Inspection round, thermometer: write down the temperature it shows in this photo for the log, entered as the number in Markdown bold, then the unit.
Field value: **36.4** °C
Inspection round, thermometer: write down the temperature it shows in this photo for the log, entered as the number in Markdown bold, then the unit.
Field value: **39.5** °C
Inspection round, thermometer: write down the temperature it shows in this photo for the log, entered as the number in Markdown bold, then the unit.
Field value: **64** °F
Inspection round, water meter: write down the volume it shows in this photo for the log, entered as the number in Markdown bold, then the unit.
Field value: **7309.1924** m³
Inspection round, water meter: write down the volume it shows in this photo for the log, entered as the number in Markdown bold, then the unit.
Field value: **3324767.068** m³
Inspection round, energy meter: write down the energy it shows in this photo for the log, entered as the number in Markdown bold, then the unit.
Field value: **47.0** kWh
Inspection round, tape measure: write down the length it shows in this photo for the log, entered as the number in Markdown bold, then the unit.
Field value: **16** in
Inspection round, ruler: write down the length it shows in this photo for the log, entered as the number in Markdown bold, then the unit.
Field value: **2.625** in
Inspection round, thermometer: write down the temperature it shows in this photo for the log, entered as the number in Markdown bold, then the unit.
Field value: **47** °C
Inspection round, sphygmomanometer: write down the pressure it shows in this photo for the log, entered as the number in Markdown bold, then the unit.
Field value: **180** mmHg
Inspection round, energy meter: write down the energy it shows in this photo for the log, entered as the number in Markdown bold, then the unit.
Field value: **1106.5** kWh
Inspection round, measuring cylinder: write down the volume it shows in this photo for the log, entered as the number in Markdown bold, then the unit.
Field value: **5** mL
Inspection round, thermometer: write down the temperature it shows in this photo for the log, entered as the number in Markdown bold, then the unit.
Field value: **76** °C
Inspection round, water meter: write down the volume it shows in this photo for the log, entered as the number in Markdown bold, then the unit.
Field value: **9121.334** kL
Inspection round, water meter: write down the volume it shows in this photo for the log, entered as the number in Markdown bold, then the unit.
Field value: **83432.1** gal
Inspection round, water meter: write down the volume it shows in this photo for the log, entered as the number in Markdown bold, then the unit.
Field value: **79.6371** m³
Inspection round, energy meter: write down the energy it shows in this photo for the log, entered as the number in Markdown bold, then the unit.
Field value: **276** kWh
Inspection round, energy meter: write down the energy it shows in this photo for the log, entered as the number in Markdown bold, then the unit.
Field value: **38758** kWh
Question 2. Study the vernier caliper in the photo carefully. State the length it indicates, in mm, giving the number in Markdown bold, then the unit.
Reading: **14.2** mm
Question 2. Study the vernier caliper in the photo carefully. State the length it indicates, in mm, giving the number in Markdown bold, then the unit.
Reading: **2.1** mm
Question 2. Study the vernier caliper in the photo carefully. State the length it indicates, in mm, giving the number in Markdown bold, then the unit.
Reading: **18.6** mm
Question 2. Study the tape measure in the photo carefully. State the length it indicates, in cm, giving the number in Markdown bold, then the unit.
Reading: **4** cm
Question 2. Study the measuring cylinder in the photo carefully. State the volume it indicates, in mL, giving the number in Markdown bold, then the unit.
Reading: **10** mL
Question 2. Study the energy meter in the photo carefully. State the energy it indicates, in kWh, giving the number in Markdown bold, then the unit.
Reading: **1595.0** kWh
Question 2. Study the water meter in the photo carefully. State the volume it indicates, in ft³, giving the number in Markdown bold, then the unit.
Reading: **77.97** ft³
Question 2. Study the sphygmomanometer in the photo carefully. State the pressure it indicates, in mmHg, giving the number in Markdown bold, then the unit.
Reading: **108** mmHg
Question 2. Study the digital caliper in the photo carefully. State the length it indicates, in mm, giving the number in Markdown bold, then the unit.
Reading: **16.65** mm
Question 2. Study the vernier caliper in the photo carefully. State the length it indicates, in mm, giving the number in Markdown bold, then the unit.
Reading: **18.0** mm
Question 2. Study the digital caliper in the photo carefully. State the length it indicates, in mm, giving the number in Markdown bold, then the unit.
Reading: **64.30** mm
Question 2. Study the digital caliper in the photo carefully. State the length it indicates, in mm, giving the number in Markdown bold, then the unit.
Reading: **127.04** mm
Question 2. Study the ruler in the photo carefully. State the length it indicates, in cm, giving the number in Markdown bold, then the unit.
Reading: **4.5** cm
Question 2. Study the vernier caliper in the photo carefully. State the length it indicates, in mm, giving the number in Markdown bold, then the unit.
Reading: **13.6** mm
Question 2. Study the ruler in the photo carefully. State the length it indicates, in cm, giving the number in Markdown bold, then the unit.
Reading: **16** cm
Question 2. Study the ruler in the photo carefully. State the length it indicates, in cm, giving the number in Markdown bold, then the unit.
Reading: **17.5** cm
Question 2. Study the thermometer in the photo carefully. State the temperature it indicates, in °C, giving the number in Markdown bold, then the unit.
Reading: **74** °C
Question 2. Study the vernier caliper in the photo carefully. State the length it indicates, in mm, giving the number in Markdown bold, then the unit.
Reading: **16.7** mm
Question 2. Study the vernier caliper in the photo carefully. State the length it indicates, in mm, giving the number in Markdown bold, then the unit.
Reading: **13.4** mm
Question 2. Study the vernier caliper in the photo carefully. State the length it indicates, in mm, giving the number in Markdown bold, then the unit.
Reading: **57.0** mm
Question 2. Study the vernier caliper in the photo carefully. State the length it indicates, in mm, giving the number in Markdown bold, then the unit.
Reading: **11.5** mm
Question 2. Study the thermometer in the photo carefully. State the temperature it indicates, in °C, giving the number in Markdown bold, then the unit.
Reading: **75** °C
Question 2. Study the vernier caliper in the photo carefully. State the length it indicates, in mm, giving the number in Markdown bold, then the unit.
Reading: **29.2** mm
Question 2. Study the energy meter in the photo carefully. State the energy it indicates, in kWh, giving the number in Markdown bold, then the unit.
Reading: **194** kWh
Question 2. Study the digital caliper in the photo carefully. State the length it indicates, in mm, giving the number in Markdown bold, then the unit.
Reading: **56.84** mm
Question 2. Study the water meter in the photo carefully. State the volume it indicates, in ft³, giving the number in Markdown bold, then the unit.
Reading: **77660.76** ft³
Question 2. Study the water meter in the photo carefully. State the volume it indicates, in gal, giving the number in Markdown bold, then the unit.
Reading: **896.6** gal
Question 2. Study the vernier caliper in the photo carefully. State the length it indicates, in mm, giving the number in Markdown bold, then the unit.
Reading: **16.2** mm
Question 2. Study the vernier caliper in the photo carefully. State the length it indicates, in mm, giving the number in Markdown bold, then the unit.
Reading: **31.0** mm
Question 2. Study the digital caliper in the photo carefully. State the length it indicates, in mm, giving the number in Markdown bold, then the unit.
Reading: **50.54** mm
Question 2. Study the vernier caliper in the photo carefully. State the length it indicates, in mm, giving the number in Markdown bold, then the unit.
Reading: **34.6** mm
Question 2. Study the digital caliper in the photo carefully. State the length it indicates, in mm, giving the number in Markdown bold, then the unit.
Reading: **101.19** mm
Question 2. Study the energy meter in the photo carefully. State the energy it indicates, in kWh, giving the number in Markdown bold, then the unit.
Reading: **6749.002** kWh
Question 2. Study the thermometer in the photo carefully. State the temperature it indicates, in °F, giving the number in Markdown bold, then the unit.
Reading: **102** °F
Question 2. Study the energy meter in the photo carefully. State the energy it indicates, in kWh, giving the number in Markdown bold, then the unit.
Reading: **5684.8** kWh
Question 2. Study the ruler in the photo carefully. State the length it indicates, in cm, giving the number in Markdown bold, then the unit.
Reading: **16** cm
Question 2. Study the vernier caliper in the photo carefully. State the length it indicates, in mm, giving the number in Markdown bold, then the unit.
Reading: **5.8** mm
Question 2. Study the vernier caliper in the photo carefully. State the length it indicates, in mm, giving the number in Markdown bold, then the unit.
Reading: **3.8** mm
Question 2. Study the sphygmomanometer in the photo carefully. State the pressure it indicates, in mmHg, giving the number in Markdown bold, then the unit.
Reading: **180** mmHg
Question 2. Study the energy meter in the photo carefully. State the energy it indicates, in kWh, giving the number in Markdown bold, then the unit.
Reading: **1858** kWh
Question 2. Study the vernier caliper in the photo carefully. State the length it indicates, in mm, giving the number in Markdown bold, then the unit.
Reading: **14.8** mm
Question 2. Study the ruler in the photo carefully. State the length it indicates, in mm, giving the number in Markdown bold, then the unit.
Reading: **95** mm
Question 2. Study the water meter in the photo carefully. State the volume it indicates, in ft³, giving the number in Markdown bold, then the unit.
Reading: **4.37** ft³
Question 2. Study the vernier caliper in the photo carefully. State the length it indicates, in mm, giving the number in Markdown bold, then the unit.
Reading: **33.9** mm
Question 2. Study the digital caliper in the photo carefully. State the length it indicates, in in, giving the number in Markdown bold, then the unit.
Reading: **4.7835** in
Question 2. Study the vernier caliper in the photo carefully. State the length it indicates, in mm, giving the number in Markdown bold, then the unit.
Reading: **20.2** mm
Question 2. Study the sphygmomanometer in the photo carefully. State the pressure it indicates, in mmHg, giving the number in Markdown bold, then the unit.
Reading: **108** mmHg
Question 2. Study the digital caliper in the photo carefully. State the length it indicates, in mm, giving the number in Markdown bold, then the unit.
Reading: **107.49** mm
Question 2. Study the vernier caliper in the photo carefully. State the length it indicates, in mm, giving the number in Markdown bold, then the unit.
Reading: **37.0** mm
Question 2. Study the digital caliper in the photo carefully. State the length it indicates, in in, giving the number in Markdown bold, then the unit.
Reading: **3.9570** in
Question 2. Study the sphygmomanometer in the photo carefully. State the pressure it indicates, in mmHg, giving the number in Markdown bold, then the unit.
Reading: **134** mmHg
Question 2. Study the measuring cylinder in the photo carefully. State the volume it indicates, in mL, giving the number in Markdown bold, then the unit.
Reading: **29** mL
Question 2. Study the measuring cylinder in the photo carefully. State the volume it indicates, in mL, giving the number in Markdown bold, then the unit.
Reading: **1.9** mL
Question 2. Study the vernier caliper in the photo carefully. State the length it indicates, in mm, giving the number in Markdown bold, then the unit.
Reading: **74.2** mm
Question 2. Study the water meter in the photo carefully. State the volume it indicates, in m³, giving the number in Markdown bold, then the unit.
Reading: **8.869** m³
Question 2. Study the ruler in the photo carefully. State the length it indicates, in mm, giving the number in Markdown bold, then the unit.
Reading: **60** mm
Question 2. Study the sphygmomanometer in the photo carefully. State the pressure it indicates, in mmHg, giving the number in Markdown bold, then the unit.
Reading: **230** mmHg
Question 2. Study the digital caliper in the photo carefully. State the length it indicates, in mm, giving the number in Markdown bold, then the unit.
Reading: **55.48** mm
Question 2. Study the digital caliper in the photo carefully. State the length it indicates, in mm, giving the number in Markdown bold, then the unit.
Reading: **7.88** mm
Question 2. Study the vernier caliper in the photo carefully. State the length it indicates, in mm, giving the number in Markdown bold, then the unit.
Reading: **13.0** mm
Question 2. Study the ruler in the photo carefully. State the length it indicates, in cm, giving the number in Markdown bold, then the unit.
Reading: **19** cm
━━━━━━━━
Format the entries above as a numbered list, from the first line down to and including the line that contains "Field value: **39.5** °C". Leave out any blank lines.

## OUTPUT FOR THIS TASK
1. Inspection round, thermometer: write down the temperature it shows in this photo for the log, entered as the number in Markdown bold, then the unit.
2. Field value: **36.4** °C
3. Inspection round, thermometer: write down the temperature it shows in this photo for the log, entered as the number in Markdown bold, then the unit.
4. Field value: **39.5** °C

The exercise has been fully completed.